### Your assignment:
When you reach the line with "Figure 5. RAPS" in the listing below, write out that line and every one after it exactly, and skip the pictures.

### Data extract:
>>

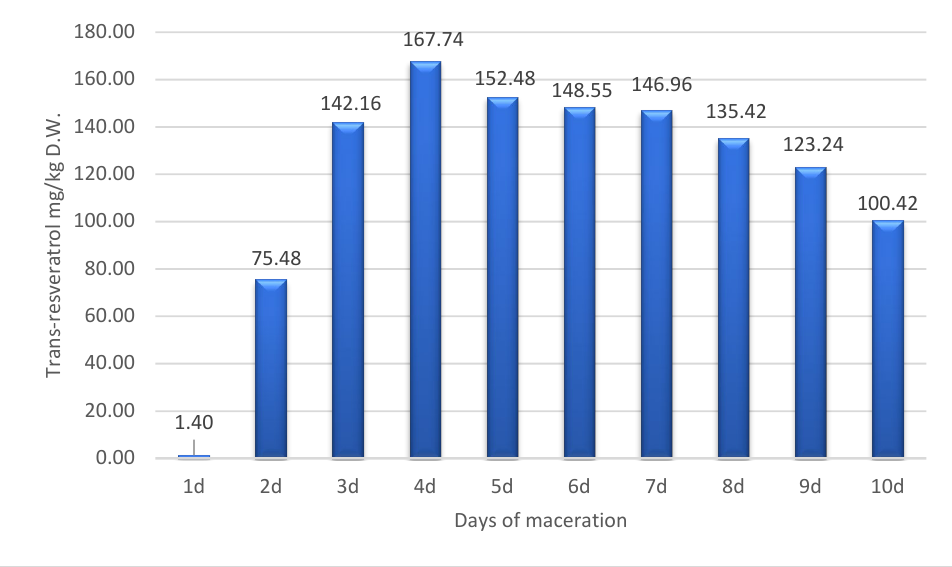
Figure 3. Extraction yield of resveratrol from vine shoots for different time of maceration.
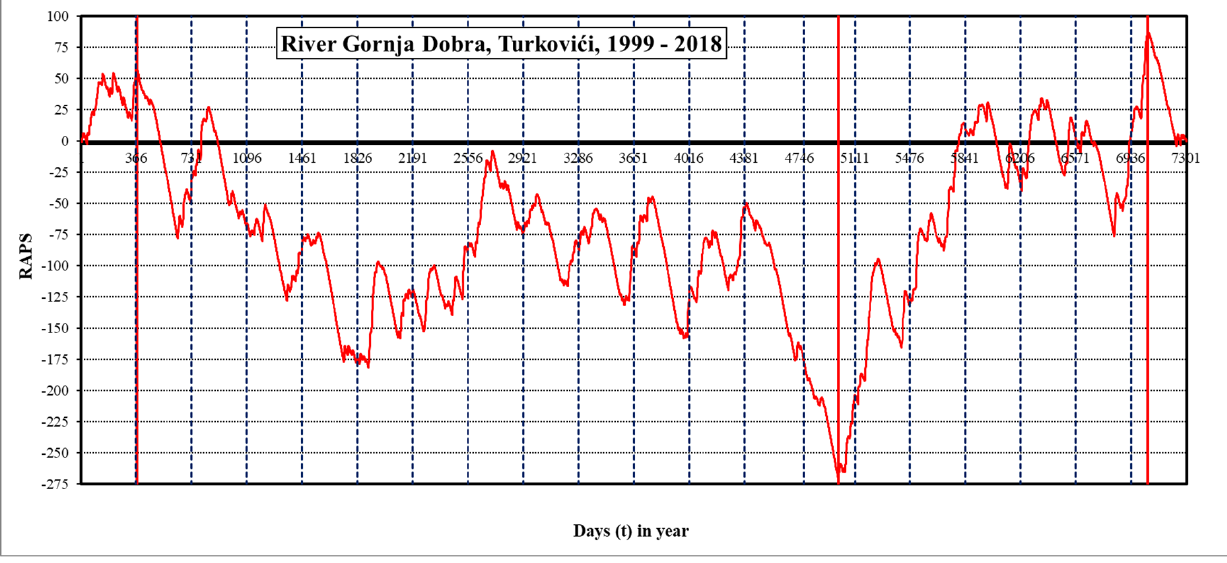
Figure 5. RAPS diagram for the river Gornja Dobra.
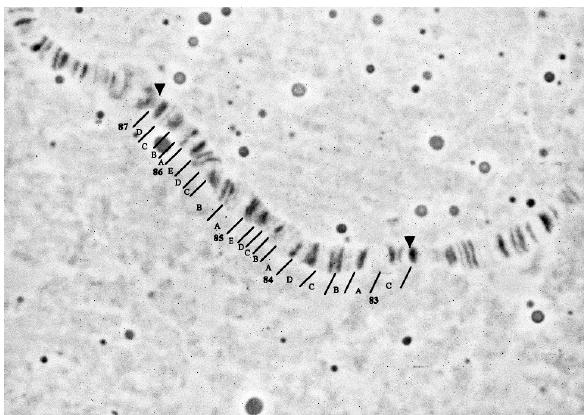
Figure 3 - Pattern of bands of the O 5 chromosomal inversion in the homokaryotypes O 5 /O 5 . 1000X. Arrows indicate the breakage points of the inversion.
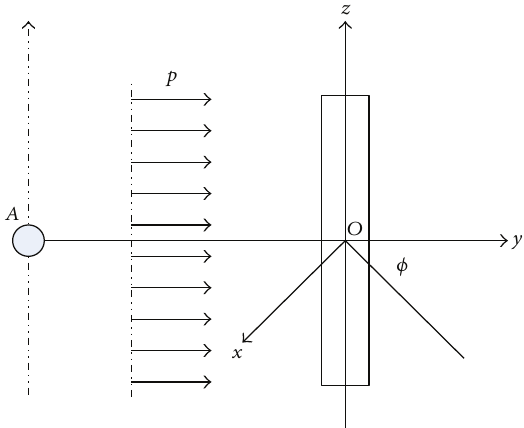
Figure 1: Scattered wave field of cylindrical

<<

### Solution to this task:
Figure 5. RAPS diagram for the river Gornja Dobra.
Figure 3 - Pattern of bands of the O 5 chromosomal inversion in the homokaryotypes O 5 /O 5 . 1000X. Arrows indicate the breakage points of the inversion.
Figure 1: Scattered wave field of cylindrical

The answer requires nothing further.